Less than a decade out of Western Michigan University Cooley Law School, Amber Cervantez is finding her way, making her mark as an attorney, and as an advocate for other up-and-coming Hispanic lawyers as well.
But her path wasn’t always so well-planned as it is today. In 2009, when Cervantez graduated magna cum laude from Mercyhurst College in Erie, Pennsylvania, with a criminal justice degree, she found the recession impacted not only business hiring, but law enforcement as well. With no prospects ahead for her original plan to be a police officer, Cervantez decided law school might be a viable option.
“I really didn’t plan it, but I decided law school was close to criminal justice so I made the decision to apply,” she recalled. “But I didn’t know there were so many different kinds of law.”
Cervantez was accepted at WMU-Cooley and attended their Auburn Hills campus, graduating in 2012. During her years in law school, Cervantez got her feet wet serving as the law clerk for Williams, Williams, Rattner and Plunket. She also interned for Macomb County Circuit Judge Mark Switalski, Oakland County Circuit Judge James Alexander, and attorney Michael Lee.
While completing an externship in law school, she began to “own” her racial diversity and realized she had an obligation to be someone other young Hispanic lawyers could respect and regard as a role model.
“Michael Lee taught me that I had to embrace being a female Hispanic attorney and use it to help others like me,” Cervantez said. “Now I own it!”

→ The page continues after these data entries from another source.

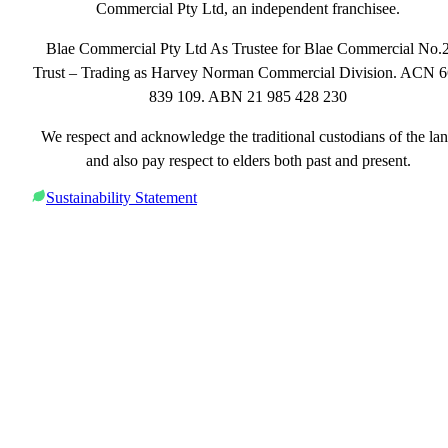
Commercial Pty Ltd, an independent franchisee.
Blae Commercial Pty Ltd As Trustee for Blae Commercial No.
Trust – Trading as Harvey Norman Commercial Division. ACN 
839 109. ABN 21 985 428 230
We respect and acknowledge the traditional custodians of the la
and also pay respect to elders both past and present.
Sustainability Statement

After graduating and passing the bar, Cervantez was anxious to get her career going, and with the recession still influencing the economy she accepted the first job offer that came her way. Shortly after, she was offered a position with one of the members she knew from the Hispanic Bar Association of Michigan who had his own firm. As she grew as an attorney, she also began to accept that to set a good example she would be expected to do more than her day-to-day routine.
Today, Cervantez is president of the Hispanic Bar Association of Michigan and is finding just how important it can be to step up and accept responsibility on behalf of her fellow Hispanic attorneys and law students.
For example, in 2017 Cervantez was asked by U.S. Senator Debbie Stabenow to serve as a member of the Eastern District of Michigan Judicial Advisory Committee tasked with preparing recommendations for consideration by the White House when appointing federal judges to fill vacant seats. In 2016 she was named one of Michigan Lawyers Weekly’s Up & Coming Lawyers, an honor recognizing “legal practitioners who are establishing a name for themselves, go above and beyond, and display the ambition, drive, determination and accomplishments that set them apart among their peers — in their first 10 years in practice.”
Cervantez and fellow WMU-Cooley graduate Esmeralda Perez recently reflected on being Hispanic women and legal activism at a forum held at the law school's Lansing campus. Cervantez is also a member of the Oakland Country Bar Association and Detroit Bar Association.
Getting and giving
Now a Shareholder in the Oak Park, Michigan firm Hewson & Van Hellemont P.C., Cervantez says she is lucky to work with so many outstanding attorneys and to be able to learn from them. One of those attorneys Cervantez is especially grateful to is Partner Elaine M. Sawyer, who practices in the area of insurance defense, like Cervantez. Sawyer is a 1997 graduate of WMU-Cooley and someone Cervantez says is a role model and one of the firm’s “very strong female attorneys.”
“(Sawyer) is super smart and leads with her actions. She is a successful, experienced trial attorney who has taught me the right way to practice law and try a case,” said Cervantez. “Her expectations are high, but you know you’re doing all right when she keeps giving you work. I couldn’t ask for a better teacher and mentor.”
As she learns from those before her, Cervantez also has advice for Hispanic law students trying to find their way. One key thing is getting out and meeting people, rather than just hitting the books and getting good grades.
“Networking is so important, and I don’t think law students do it enough,” said Cervantez. “When I was in law school, I skipped class if I had to so I could attend networking events I thought were important to my career. I’m not saying students should skip class, but they need to take the initiative to network as often as possible.”
Overall, Cervantez says her law degree turned out to be a very good idea and she encourages anyone with the drive to consider it as well.
“Law is so valuable. Even if you don’t practice, you’re 10 steps ahead of everyone else.”